The recommendation to ban religious stamps was first made by the Citizens Stamp Advisory Committee. The committee is headed by a college professor and is staffed by a motley crew of designers, sports commentators and actors, people whose expertise is not generally associated with being on a government review panel. But their expertise was apparently sufficient to persuade Azcezaly S. Jaffer, the Postal Services top stamp official. Jaffer accepted the reasoning of the advisory panel stating that, “We’re moving away from being denominational to being nondenominational.”
There were many things about this decision that troubled the Catholic League. First, of course, was the decision itself. Our news release spoke to this aspect of the case, stating that, “The decision to ban religious stamps constitutes censorship, pure and simple. It also represents a meanness of spirit and contempt for the mores of American society. The same government that authorizes public monies for an artist to show his hatred of Christianity by submerging a crucifix in a jar of urine now thinks it unconstitutional to allow religious stamps. Evidently the only religious displays that the federal government finds acceptable these days are those that have been sufficiently blasphemed.”

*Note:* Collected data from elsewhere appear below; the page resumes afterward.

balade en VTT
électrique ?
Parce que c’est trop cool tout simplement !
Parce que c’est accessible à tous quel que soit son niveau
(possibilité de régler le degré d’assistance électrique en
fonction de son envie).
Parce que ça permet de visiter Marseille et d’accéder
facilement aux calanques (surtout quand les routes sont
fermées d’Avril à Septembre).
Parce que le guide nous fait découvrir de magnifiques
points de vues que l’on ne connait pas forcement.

Another troubling aspect was that the decision was unnecessary: there is absolutely nothing in the First Amendment that warrants censorship of religious stamps. The Madonna and Child stamp has been issued for 28 years and never has there been any legal problem. Aside from occasional complaints registered by atheistic organizations like Americans United for Separation of Church and State, no one has challenged the constitutionality of the stamp, not even the ACLU.
That the decision was purely a top-down ruling is most upsetting. The advisory committee was under no pressure by any segment of the public to remove the stamp, rather the members acted wholly on their own. They simply took it upon themselves to reorder a popular American tradition, using the heavy hand of government to inculcate its politics. This is political correctness of the worst sort.

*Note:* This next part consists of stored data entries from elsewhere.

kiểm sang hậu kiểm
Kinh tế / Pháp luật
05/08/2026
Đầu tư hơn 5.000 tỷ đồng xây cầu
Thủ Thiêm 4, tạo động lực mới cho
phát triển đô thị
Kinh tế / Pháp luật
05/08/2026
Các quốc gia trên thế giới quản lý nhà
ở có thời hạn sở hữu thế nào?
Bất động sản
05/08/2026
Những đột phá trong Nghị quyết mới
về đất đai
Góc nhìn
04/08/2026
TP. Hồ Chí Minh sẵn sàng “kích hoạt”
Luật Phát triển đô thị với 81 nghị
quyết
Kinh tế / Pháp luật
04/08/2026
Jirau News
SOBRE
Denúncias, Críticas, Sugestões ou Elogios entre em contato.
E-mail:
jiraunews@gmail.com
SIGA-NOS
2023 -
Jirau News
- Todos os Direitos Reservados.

Finally the way in which the decision was rendered was also cause for concern. At the November 17 press conference, mention was made of the 120 new stamps for 1995, but nothing was said about the cancellation of the Madonna and Child series. News about the religious stamp was released to reporters after the press conference had concluded, and apparently not every reporter heard it, thus accounting for the slight coverage that it initially received. An announcement of this magnitude surely should have been integral to the press conference. That it wasn’t raises serious ethical questions. And put together with the fact that the decision was not made in response to public outcry, the result is nothing Jess than an attempt by unelected elites to do an end run around American public opinion, refashioning the culture to fit their politics.
The Catholic League is proud to have been singled out by many in the media for being the first organization in the nation to register its criticisms of the advisory committee’s decision. Unfortunately, we did not receive much support from other organizations in this matter. But that only underscores the need for the Catholic League.